Conversion practices cause harm and suffering NZ bishops say

NZ Catholic

The New Zealand Catholic Bishops Conference says evidence shows that engaging in conversion practices causes people harm and suffering.

The bishop’s conference made the comment in a submission to Parliament’s Justice Committee on the Conversion Practices Prohibition Legislation Bill.

“Any harmful, coercive or abusive practice under any name is abhorrent to the Church and the Gospel of Jesus Christ,” the statement says.

While ‘in general’ they support the Bill, the bishops stopped short in giving it their full support, cautioning that parents and advisers to young people should not be restricted in giving advice for fear of breaking the law.

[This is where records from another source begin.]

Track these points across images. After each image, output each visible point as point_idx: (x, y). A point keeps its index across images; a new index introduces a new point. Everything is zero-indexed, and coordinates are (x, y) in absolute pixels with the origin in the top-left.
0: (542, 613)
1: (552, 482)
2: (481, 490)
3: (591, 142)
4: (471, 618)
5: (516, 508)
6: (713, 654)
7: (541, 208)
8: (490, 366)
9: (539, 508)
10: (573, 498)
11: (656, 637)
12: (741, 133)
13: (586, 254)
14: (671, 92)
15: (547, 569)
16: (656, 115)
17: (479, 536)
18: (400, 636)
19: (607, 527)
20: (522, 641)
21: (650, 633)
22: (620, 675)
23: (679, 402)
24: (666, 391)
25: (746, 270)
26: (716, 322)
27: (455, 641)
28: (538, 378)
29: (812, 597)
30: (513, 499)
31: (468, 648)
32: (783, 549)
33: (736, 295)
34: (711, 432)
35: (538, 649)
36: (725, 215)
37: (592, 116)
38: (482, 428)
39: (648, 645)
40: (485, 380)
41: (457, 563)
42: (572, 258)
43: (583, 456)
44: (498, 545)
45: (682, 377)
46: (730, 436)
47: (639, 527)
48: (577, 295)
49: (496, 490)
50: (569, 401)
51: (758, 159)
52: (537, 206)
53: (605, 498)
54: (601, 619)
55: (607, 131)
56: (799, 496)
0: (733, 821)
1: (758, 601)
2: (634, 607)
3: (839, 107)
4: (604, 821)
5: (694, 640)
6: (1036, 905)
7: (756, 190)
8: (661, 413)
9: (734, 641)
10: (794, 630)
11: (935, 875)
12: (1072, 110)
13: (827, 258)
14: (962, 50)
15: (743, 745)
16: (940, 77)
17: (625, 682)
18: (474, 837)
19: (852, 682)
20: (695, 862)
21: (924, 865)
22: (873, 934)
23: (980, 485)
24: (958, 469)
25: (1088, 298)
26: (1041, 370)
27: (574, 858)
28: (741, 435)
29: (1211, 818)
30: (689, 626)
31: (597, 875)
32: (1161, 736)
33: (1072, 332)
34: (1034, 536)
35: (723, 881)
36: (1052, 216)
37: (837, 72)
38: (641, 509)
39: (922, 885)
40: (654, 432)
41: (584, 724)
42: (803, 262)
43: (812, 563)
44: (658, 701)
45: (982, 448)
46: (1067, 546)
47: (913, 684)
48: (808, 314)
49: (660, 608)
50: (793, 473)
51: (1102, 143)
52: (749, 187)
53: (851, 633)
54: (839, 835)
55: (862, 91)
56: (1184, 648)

The bill seeks to ban conversion practices that seek to change or suppress a person’s sexual orientation, gender identity, or gender expression is in line with the Catholic social teaching principles of human dignity and the common good, the bishops say.

“The Catholic Church in Aotearoa NZ does not support, provide or participate in any kind of ‘conversion therapy’, by which we understand to be any programme that seeks by medical, psychological and/or spiritual means to ‘convert’ people from a homosexual or transgender orientation or identification towards a heterosexual one,” their submission says.

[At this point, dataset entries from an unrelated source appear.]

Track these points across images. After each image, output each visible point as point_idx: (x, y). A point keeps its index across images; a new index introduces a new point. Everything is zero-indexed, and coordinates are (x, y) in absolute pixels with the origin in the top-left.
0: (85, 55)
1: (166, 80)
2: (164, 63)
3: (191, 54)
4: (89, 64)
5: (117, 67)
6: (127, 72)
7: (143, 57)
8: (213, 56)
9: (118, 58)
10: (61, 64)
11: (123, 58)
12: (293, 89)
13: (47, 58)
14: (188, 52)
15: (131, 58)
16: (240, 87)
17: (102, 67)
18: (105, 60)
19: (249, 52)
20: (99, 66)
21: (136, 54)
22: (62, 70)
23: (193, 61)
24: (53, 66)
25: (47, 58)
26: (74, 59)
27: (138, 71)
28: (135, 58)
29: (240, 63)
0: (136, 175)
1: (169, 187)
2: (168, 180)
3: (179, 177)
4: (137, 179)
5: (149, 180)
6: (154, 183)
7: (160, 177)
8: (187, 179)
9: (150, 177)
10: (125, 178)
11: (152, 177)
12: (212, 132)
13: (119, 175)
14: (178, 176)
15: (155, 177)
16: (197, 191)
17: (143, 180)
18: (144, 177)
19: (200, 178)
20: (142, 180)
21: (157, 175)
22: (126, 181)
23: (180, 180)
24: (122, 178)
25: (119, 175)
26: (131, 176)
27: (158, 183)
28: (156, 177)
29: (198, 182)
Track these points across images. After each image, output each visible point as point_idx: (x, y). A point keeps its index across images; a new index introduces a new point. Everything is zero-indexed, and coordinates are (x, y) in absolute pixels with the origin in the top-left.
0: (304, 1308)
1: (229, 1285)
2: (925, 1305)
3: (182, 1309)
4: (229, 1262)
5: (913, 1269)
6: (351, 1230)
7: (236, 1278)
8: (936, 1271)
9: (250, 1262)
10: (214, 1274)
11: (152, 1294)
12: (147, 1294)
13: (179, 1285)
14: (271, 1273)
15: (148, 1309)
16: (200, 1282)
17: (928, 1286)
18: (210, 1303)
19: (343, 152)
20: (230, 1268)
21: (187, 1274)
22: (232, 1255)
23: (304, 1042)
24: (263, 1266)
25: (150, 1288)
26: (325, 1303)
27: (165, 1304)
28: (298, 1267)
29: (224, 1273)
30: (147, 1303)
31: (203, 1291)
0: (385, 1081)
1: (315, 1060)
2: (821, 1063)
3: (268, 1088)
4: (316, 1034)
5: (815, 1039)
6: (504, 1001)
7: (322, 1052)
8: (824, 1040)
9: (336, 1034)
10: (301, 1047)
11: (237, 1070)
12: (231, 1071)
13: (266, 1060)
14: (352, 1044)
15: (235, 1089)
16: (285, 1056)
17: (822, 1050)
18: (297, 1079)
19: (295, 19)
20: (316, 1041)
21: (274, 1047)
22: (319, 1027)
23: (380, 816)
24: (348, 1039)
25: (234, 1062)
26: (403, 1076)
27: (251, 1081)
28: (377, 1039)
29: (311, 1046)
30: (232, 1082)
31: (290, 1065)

Bishop Stephen Lowe and National Centre for Religious Studies resource developer and lecturer Lyn Smith spoke to the Justice Committee by Zoom (see image) on behalf of the New Zealand Catholic Bishops Conference.

Smith told the committee that Catholic teaching was pastoral and promoted the dignity of the human person made in the image and likeness of God.

“Children and young people seek out those in their lives they feel comfortable talking to when it comes to matters regarding sexuality,” she said.

“The Church’s pastoral approach to this area, especially under the guidance of Pope Francis and our bishops here in New Zealand, means that staff in Catholic education need to feel safe in continuing to provide this vital support to children and young people without the risk of or fear of prosecution.”

Lowe told the committee that “conversion therapy” did not respect a young person’s sacred journey from childhood to adulthood, and that was why the Catholic Church supported the legislation.

“At the same time, I would like to say… that I am concerned that there are many influences that our society is putting on our rangatahi which are sexualising them far too young and encouraging them to make big decisions before they have adequately come to adulthood,” he said.